Official claims timing of piece inappropriately put group in political debate

January 16, 1999|By BOSTON GLOBE

The American Medical Association has fired its top-ranking editor for publishing an article based on a 1991 survey in which a substantial majority of college students agreed with President Clinton's controversial contention that oral-genital contact does not constitute "having sex."

Running the article in the Journal of the American Medical Association just as Clinton's Senate impeachment trial is getting under way was "inappropriately and inexcusably interjecting JAMA into a major political debate that has nothing to do with science or medicine," AMA Executive Vice President E. Ratcliffe Anderson said during a press conference yesterday. "This is unacceptable."

Supporters of the editor, Dr. George D. Lundberg, agreed that yesterday's firing was all about politics -- but they said the AMA's buttoned-down leadership was to blame.

"I read it simply as the AMA wanting the Republicans to do better than the Democrats," said Dr. Tom Delbanco, a professor at Harvard Medical School who edits the monthly Clinical Crossroads series in JAMA. "I find it disgusting."

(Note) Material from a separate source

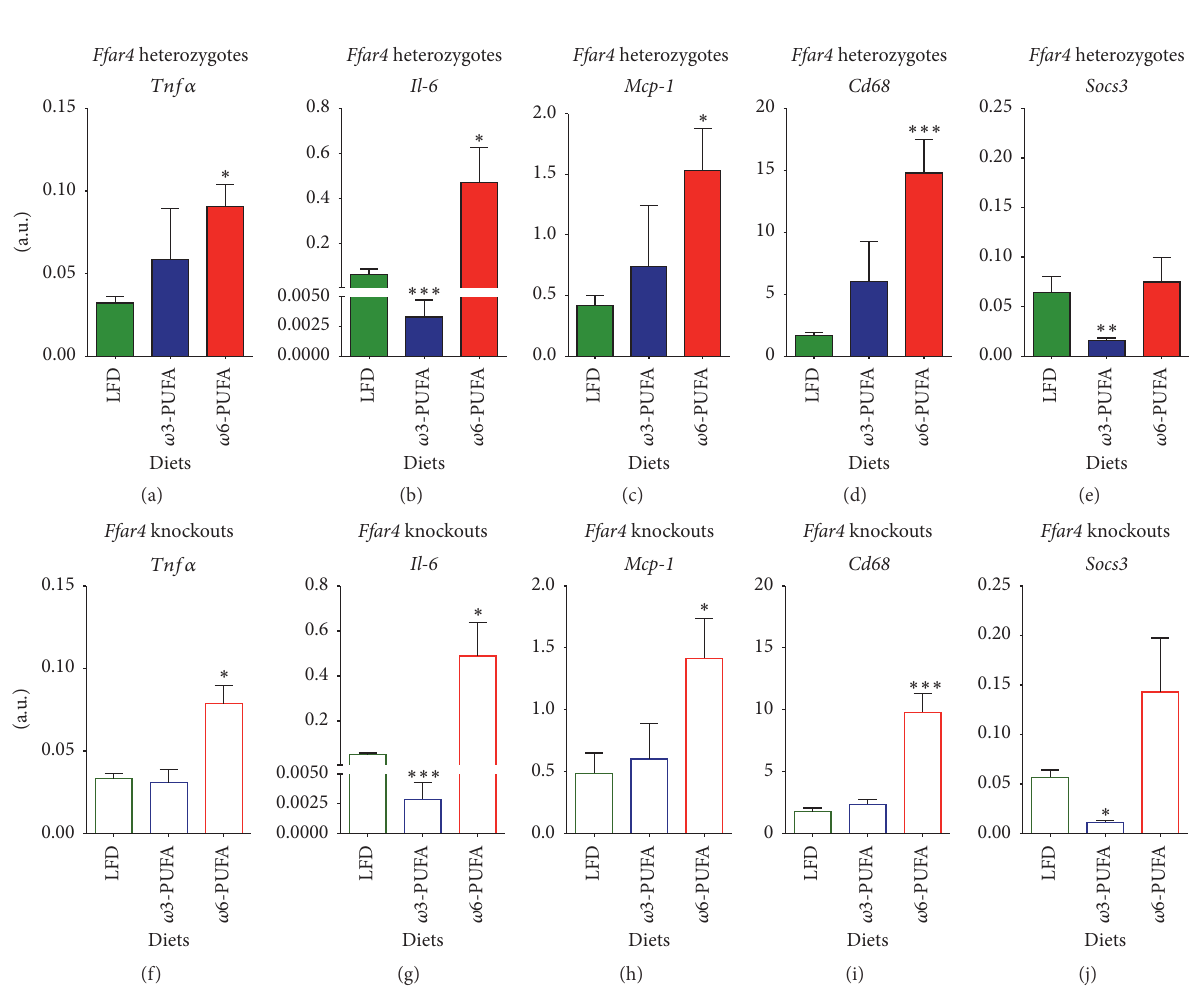
Ffar4 knockouts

The JAMA article in question grew out of a 1991 survey of 599 students about sexual behavior. Fifty-nine percent of the students said that oral-genital contact alone did not qualify as sex, which is the same stance Clinton took during his grand jury testimony.

It was the timing of the study, that generated yesterday's firestorm.

Anderson said there was "some acceleration" of the normal review process to get the article into next week's JAMA, which ensured word of its impending release would get out to the media this week. "I don't question the material in there," he said. "But I do very clearly question the judgment of publishing that material right in the middle of the congressional proceedings."

Other AMA officials, however, said the 2 1/2 months it took to get the piece into print was standard at JAMA, considered one of the two or three leading medical-scientific publications in the world.

Reached at his home in Chicago, Lundberg, 65, declined to comment on his firing or the way the sex study was handled. But the study's authors insisted that the review at JAMA was the same as at other journals where they have published survey findings.

The only speeding up this time was that the planned publication date of Feb. 2 was moved up two weeks when it was found there was room in the earlier edition, said June Machover Reinisch, one of the authors and director emerita of the Kinsey Institute for Research in Sex, Gender and Reproduction at Indiana University, which conducted the student survey.

Dr. Marcia Angell, executive editor of the rival New England Journal of Medicine, said:

"I find it hard to believe that George Lundberg, a very successful editor of JAMA for 17 years, would be fired for such a reason. George has really done a lot for JAMA. He has put it on the map as far as I'm concerned. This is unfortunate for both JAMA and the AMA."

Seasoned AMA watchers said last-minute efforts were made by Lundberg's supporters to save his job, but they were doomed by the conservative slate of doctors who run the organization, led by Anderson, who took over last year.